== Texte proposé ==

Les accords du 22 septembre, qui ouvrent une première faille dans l’édifice de la défense indochinoise et marquent la première étape d’une mainmise totale de Tokyo sur l’Indochine, constituent un premier pas vers le déclenchement d’un conflit qui, un an plus tard, embrasera l’Extrême-Orient tout entier. Dans cette perpective, les Japonais doivent s’assurer la possession de bases d’agression. Or, en juillet 1941, on découvre que c’est effectivement en échange de bases navales et aériennes que le Japon a offert à la Thaïlande les provinces françaises du Laos et d’Angkor (40). En outre, dans l’esprit de l’accord d’amitié signé fin décembre 1940 entre Tokyo et Bangkok, il semble que le Japon ait réussi «à faire payer par l’Indochine, dont il avait cependant, en août 1940, garanti l’intégrité territoriale, la promesse de collaboration militaire qu’il venait d’imposer au Siam, dans l’hypothèse d’un conflit armé dans le Pacifique » (41).

La constitution, le 27 septembre 1940, de l’Axe tripartite a pour conséquence l’extension à l’Asie orientale de «l’Ordre nouveau » et augure de l’ouverture du conflit du Pacifique. C’est pourquoi, dès lors qu’il a connaissance, début janvier 1941, des initiatives de Decoux en direction de Washington et de Londres, le gouvernement japonais brûle les étapes. Il ne peut en effet courir le risque d’une intervention étrangère dans son pré carré, alors même qu’il se prépare à mettre en application ses desseins expansionnistes (42). Aussi, sous le prétexte d’une éventuelle initiative britannique de médiation qu’il ne saurait tolérer, Tokyo impose, par ultimatum, la cessation des hostilités franco-thaïlandaises.

Enfin, il est un autre élément qui vient en renfort de la thèse selon laquelle le conflit franco-thaïlandais est le fruit d’une manipulation japonaise. Il s’agit du lien entre les revendications économiques nippones sur l’Indochine de janvier 1941 et la pression exercée par Tokyo sur le gouvernement français pour imposer sa médiation dans le conflit franco-thaïlandais. Car le second plan de Matsuoka n’a été accepté par Vichy que sous la menace, notamment d’une rupture des négociations économiques nippo-indochinoises qui se poursuivent parallèlement.

== Exercices ==
**a)** D'après le texte sur le conflit franco-thaïlandais, à quelle date l'Axe tripartite est-il constitué ?
**b)** Prolongez le texte sur le conflit franco-thaïlandais au-delà de sa dernière phrase.

== Données fournies ==
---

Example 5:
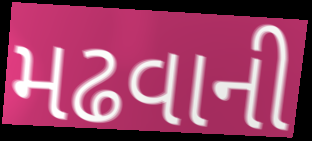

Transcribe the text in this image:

મઢવાની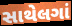
સાથેલગાંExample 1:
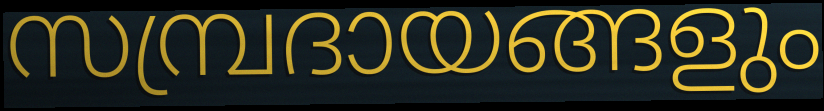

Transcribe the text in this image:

സമ്പ്രദായങ്ങളും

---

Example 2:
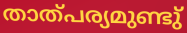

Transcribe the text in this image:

താത്പര്യമുണ്ടു്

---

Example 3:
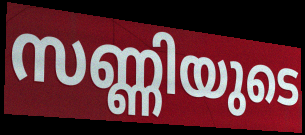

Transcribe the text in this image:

സണ്ണിയുടെ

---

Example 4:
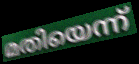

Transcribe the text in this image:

മതിയെന്ന്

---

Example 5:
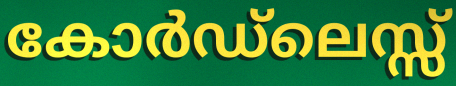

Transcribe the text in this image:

കോർഡ്ലെസ്സ്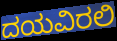
ದಯವಿರಲಿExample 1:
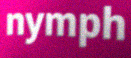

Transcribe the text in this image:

nymph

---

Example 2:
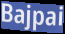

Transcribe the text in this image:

Bajpai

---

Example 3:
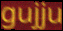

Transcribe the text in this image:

gujju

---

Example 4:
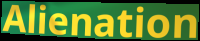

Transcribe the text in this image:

Alienation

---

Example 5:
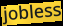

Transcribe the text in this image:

joblessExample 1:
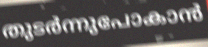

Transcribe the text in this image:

തുടർന്നുപോകാൻ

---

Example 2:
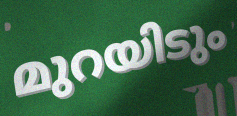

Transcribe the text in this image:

മുറയിടും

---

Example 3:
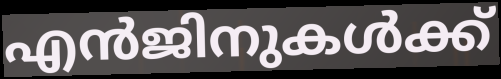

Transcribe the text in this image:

എൻജിനുകൾക്ക്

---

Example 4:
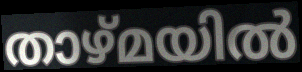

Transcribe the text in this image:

താഴ്മയിൽ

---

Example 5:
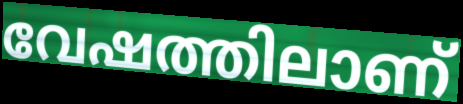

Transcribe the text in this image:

വേഷത്തിലാണ്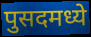
पुसदमध्ये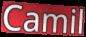
CamilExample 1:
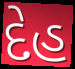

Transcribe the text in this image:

દેહ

== Corrigé par exercice ==
**a)** Le 27 septembre 1940.

**b)**
A partir de 1940, l’immixtion japonaise dans le commerce extérieur indochinois prive Tchang Kaï-Chek d’un de ses partenaires commerciaux privilégiés, au moment même où l’occupation de la partie la plus riche de son territoire, doublée d’un blocus efficace, lui impose la recherche de nouvelles sources d’approvisionnement. Ainsi, alors que le conflit en Europe présageait un développement des échanges sino-indochinois, c’est le contraire qui se produit. Coupée de sa voisine par la fermeture de la frontière sino-tonkinoise, l’Indochine est contrainte d’accepter une collaboration économique avec le Japon, pour éviter l’asphyxie à laquelle la condamne la guerre en Europe.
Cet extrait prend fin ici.